Credit: Bernice  Yu/ Credit: Bernice Yu/

We need to be more accepting of those who “turn the world to glass.” Like Ralph Waldo Emerson says in his essay, “The Poet,” the ideal individual in society is unconventional and deviates from the norm in order to expose society to the realities of the world. However, people like these, including the authors of many controversial yet important texts, are people we often need but do not want in our lives, so we try to silence their voices and society’s access to their bold claims.

Last Sunday, Sept. 24, marked the beginning of the 35th celebration of Banned Books Week.
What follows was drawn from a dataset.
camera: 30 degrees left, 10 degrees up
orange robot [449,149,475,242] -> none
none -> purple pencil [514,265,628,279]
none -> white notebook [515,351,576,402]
Started in 1982 by Judith Krug, a past employee of the American Library Association (ALA) and former director of ALA’s Office of Intellectual Freedom (OIF), the goal of the week is to bring awareness to the books that are challenged or banned in public libraries in America.

But books aren’t banned anymore, right? Many people probably assume this to be true, especially living in the United States, a country so proud of its Constitution and the freedoms declared under the First Amendment. However, if anything, book challenging and banning are becoming more prevalent and problematic.
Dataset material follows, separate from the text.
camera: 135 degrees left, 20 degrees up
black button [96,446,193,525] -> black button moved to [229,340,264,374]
Challenges, filed by people trying to prohibit books and other materials in their libraries or mandatory school curricula, mostly stem from concerns including “sexually explicit” content, “offensive language,” age inappropriateness, LGBTQ representation, and “religious viewpoints,” according to studies conducted by the OIF on reported book challenges. Of the hundreds of challenges filed and reported in 2016, more than half of the materials that were challenged were actually banned and removed from those particular libraries’ circulation. According to OIF data, bans previously were only implemented, on average, for 10 percent of total yearly challenges. The book bannings of 2016 are a concerning escalation from the norm.
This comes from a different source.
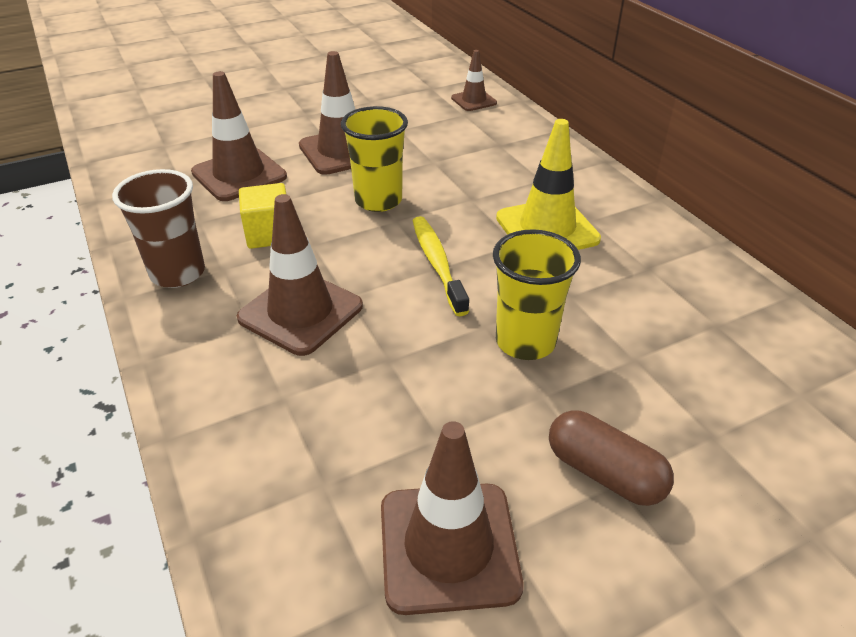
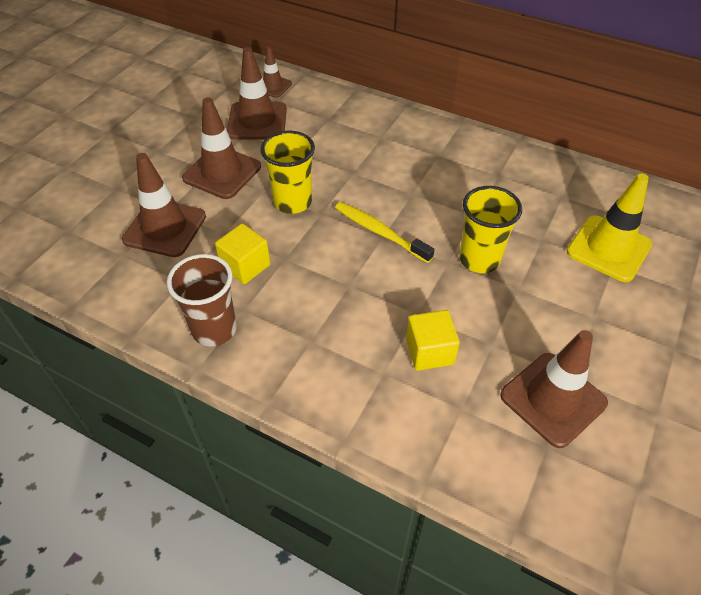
camera: 35 degrees left, 10 degrees up
brown traffic cone [237,194,363,356] -> brown traffic cone moved to [227,47,287,140]
yellow traffic cone [496,119,601,250] -> yellow traffic cone moved to [567,174,652,282]
brown capsule [549,410,674,506] -> none
none -> yellow cube [406,310,460,371]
With arguments about how society is becoming too “politically correct,” free speech and censorship have been the focal point of many discussions. People are worried about their ideas being suppressed in favor of more diverse and inclusive perspectives, yet fail to realize that they themselves often treat opposing people in the same way. In fact, the OIF reported that, “of the 2015 Top Ten Most Frequently Challenged Books, nine of them contained diverse content... includ[ing] content by or about people of color, LGBTQ people and/or people with disabilities.”

In the divided and polarized society we live in, we must learn to recognize our differences and the rights granted to us under the First Amendment.

While people may have conflicting viewpoints, none really have the right to silence others’ voices or restrict access to materials just because they clash with their values or beliefs. This year, Banned Books Week’s theme was appropriately named “Our Right to Read,” and encouraged people to express their opposing views on problematic literature, instead of immediately pushing to ban.

Most, if not all, of the concerns leading to book challenges are subjective, merely a matter of differing opinions. Everyone should be able to freely choose to read as they please and not restrict others’ access to education and broader perspectives.

Several years ago, the Library of Congress created an exhibit entitled, Books that Shaped America. Among the 100 titles included on the list, 30 of them have been challenged or banned. Truthfully, this makes a lot of sense. The most influential works are typically the most controversial — they make such a big impact because they leave us reeling from their words and the messages within. They open our eyes to new perspectives and make transparent the bitter truth of our reality (or the harsh realities of the past), which we try so desperately to ignore or forget.

Restricting books is not the solution. Facing conflict and dissent is easier said than done, but it’s the only way society will ever come close to being where it should be. Because even if we have differing views and our ideal societies don’t seem to align, we all essentially want the same things: respect and acknowledgement. Whenever we shut others down, nobody wins — resentment only grows, and the chasm between each side widens.

As Banned Books Week comes to a close, we must remember that although officially over, the celebration doesn’t have to stop. We should
continue to carry out the values that the week has taught us and become well-informed, vocal members of society. Rather than shutting each other down and shying away from dissonant opinions, we must strive to educate ourselves through literature and conversation.